Friday, September 29, 2006

Changing someone's world

Yesterday I had an opportunity to explain to our Digital Marketing department (and project managers, and an engineer) about an alternative way to get some complicated statistics out of the relatively simple ODBC output of one of our web analytics tools, WebTrends 8. Actually the statistics are fairly simple - function-based quality measures for six categories of events. But the current process of getting them from multiple WT reports and profiles and into deliverable form is tedious.

So I explained what DataLinks can do (http://www.bidata.net). Or, rather, what we can do with DataLinks. This tool creates a refreshable conduit between an Excel workbook and WebTrends. Implementing requires configuring WebTrends, creating the conduit with DataLinks, then adding programmed layers to the Excel output, with the top layer being the deliverable sheet. It's too simple, really. And it's 'way overdue in the WebTrends-user world.

Within two hours of our meeting, two people - an engineer and a Digital Marketing person - separately told me that if I could do this it would "change their whole world" and I could "name my reward." They're pretty fed up with the tedious and lengthy and, frankly, broken MS Access process they are using now to process the output from WebTrends.

There are only two slightly out of the ordinary things here that are going to "change their world." One is that there's a person involved (me) who knows WebTrends AND Excel AND their measurement objectives. The other is the DataLinks tool, which we didn't have last year.

I'm not surprised that the above two things are going to make things easier. What I'm surprised about is that WebTrends (and its competitors) just don't get that this kind of front end (made possible in my case by the indispensable DataLinks tool) is the future of their products. WebTrends sorta knows it --- it has made a few attempts in the past to shift computational and data management responsibility to Excel via WebTrends tools like SmartReports and ol' Export. But there's been no visible, on-purpose progress from WebTrends since SmartReports a couple versions ago. Then a few months ago WebTrends accidentally opened a door with version 8 which had a 75% complete ODBC driver connecting to the reports (not to the databases). DataLinks has pushed that door open a lot wider. WebTrends still doesn't get it, though.
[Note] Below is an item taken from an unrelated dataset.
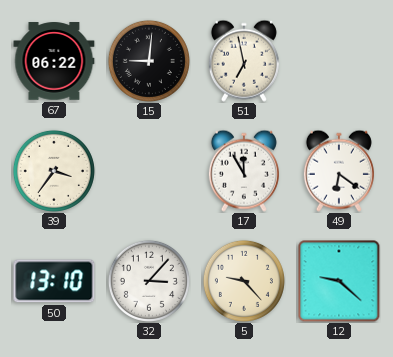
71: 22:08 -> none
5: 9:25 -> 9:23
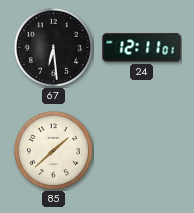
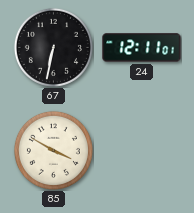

HBX may be ahead of WebTrends with their Report Builder tool. But from what I have seen, the tool is a little on the complicated side. DataLinks can be used in a very simpified way, which is what I'm doing now. I'm using my existing Excel knowledge to do the funky parts. And if I used the more advanced abilities of DL, DL also holds my hand for more complicated things --- dropdown menus, drag and drop stuff. I'm not a HBX Report Builder user but its interface seems to ask for a lot of knowledge (and a four-hour training session at the recent HBX conference). I may come back and retract this statement later ...
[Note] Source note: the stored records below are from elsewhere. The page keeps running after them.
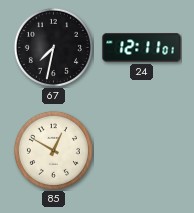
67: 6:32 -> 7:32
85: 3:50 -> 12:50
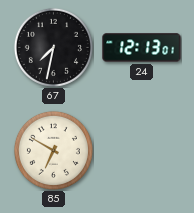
24: 12:11 -> 12:13
85: 12:50 -> 6:50
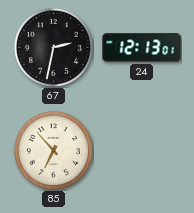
67: 7:32 -> 2:32
85: 6:50 -> 6:53
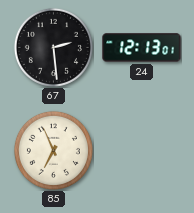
67: 2:32 -> 2:29
85: 6:53 -> 6:56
Sunday, September 17, 2006

got-analytics-so-what

I recently had a dialog with somebody who was somewhat justifiably complaining that what she wanted was not analytics, but analytics that actually mattered. She was having trouble threshing out the latter from the chaff that all these programs produce in abundance. Or maybe that's the wrong metaphor. She had this full pantry of ingredients but didn't own a cookbook and, furthermore, didn't even know what she wanted for dinner. Or (sorry, sorry, sorry! I'm going too far with this ...) she didn't even know whether it was time for breakfast or dinner.

It sounds like a pretty typical conversation that analytics people hear a lot (or have with themselves when nobody's around). But this lady was a really smart and experienced person, although as she admitted, a bit of a princess at times. This particular got-analytics-so-what conversation was more thought-provoking than usual.

Her half of the conversation (which was sporadic over a couple of days at a conference) made it clear that she had already done a lot of good analysis that was definitely in the "matters" category. The perplexing thing for me was that a lot of this analysis didn't use site traffic data. She was doing focus groups and surveys as well as site data. A lot of what she was learning was coming from the former.

So the first thought-provoking part of the conversation was this musing: I have a survey research and focus group and interview background and the situation is familiar. A web site is an experience for human beings. Being able to ask direct questions to actual human beings is probably what most of us would instinctively gravitate towards. So surveys and groups happen.

When analyzing site traffic we are a couple of concepts removed from asking human beings about what we want to know. We may be able to come up with really smart questions (which is 90% of the talent of good researchers), but when doing site traffic analysis we have to do additional steps, namely translating those questions into other questions that can be answered by what amounts to photographs of footprints.